Top of Task inputs

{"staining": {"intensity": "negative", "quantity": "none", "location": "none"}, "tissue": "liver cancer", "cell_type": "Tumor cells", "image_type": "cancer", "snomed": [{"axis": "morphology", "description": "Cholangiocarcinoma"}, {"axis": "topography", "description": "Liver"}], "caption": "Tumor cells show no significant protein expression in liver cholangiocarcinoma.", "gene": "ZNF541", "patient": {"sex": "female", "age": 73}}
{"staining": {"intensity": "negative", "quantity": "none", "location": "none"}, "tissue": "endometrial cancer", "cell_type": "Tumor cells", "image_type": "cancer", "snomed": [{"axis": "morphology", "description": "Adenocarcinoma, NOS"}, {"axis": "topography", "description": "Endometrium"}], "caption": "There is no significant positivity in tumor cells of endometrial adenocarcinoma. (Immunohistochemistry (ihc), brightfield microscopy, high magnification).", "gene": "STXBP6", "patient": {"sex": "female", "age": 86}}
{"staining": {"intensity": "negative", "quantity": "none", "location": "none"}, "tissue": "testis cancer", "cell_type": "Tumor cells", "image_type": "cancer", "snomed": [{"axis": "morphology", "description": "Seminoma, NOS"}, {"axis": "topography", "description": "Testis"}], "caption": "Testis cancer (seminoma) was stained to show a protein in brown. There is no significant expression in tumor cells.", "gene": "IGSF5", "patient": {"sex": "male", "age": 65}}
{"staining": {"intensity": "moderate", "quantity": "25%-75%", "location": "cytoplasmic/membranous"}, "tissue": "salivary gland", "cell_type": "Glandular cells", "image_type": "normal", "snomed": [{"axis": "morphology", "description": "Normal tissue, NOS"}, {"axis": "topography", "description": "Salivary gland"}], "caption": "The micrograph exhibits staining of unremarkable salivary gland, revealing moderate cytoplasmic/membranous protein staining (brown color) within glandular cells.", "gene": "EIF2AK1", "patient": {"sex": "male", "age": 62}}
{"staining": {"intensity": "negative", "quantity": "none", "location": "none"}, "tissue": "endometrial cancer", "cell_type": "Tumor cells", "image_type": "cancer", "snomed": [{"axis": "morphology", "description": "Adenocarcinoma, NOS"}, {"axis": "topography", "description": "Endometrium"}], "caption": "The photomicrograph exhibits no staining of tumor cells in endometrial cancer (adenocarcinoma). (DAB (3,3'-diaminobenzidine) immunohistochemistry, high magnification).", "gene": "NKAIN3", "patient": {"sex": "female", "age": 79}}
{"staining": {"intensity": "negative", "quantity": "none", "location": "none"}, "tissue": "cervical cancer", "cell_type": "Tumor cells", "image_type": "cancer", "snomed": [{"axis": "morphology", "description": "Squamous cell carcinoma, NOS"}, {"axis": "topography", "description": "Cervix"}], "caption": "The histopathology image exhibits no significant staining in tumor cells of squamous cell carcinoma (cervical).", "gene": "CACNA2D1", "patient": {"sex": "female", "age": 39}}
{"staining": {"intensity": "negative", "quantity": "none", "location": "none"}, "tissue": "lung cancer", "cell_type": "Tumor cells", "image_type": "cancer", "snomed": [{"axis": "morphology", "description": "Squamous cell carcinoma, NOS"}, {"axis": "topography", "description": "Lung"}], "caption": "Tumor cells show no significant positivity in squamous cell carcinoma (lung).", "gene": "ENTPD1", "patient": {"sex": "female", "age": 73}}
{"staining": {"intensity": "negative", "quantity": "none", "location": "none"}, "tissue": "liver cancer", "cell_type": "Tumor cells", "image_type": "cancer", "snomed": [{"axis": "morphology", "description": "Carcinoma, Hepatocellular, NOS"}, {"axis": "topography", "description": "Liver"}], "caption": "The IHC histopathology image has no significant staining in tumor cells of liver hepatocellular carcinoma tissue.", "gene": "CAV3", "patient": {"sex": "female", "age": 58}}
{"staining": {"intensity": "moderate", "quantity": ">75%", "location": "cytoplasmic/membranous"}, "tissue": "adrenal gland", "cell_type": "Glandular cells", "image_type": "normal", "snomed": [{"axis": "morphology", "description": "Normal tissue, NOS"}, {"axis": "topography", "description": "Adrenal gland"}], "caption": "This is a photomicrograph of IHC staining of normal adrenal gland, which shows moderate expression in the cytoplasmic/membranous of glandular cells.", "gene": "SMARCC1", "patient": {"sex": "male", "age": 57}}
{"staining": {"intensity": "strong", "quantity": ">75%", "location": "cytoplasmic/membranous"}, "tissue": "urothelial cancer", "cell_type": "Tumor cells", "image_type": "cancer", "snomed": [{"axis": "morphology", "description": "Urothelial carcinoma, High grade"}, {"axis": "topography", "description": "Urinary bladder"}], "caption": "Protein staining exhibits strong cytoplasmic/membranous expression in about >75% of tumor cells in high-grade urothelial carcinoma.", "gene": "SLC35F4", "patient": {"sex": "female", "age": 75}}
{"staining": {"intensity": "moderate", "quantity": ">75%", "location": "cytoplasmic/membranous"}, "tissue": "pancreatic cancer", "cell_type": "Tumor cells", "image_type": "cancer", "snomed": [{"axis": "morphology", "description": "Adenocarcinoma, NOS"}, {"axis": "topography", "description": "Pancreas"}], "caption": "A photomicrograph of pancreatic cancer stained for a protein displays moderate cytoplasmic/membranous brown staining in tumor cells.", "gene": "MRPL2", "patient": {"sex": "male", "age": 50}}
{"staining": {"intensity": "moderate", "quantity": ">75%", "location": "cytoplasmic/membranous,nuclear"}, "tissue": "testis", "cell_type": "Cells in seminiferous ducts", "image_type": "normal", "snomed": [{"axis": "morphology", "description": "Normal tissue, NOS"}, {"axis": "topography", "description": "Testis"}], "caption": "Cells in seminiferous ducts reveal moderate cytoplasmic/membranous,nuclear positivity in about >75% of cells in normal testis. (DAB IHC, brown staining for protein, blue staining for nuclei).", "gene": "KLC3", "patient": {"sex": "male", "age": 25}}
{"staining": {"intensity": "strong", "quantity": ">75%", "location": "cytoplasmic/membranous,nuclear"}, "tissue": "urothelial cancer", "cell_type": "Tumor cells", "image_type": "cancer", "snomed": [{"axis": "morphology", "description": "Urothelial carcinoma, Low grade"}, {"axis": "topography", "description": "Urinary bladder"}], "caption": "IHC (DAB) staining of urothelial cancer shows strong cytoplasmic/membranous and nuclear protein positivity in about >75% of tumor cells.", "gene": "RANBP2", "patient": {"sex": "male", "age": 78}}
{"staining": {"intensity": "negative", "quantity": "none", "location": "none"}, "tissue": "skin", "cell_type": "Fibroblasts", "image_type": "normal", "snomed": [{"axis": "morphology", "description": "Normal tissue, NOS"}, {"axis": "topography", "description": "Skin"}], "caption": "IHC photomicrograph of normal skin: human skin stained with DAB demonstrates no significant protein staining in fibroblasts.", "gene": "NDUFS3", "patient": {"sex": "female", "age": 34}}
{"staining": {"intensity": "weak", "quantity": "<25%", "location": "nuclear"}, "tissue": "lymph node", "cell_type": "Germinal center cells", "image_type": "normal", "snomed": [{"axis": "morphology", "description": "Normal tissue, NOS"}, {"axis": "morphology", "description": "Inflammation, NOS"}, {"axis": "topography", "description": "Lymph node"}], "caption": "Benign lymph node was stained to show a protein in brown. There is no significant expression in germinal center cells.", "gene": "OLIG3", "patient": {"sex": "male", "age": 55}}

Bottom of Task inputs

Search the listing for the word "histopathology" and return each line that holds it.

Expected output.
{"staining": {"intensity": "negative", "quantity": "none", "location": "none"}, "tissue": "cervical cancer", "cell_type": "Tumor cells", "image_type": "cancer", "snomed": [{"axis": "morphology", "description": "Squamous cell carcinoma, NOS"}, {"axis": "topography", "description": "Cervix"}], "caption": "The histopathology image exhibits no significant staining in tumor cells of squamous cell carcinoma (cervical).", "gene": "CACNA2D1", "patient": {"sex": "female", "age": 39}}
{"staining": {"intensity": "negative", "quantity": "none", "location": "none"}, "tissue": "liver cancer", "cell_type": "Tumor cells", "image_type": "cancer", "snomed": [{"axis": "morphology", "description": "Carcinoma, Hepatocellular, NOS"}, {"axis": "topography", "description": "Liver"}], "caption": "The IHC histopathology image has no significant staining in tumor cells of liver hepatocellular carcinoma tissue.", "gene": "CAV3", "patient": {"sex": "female", "age": 58}}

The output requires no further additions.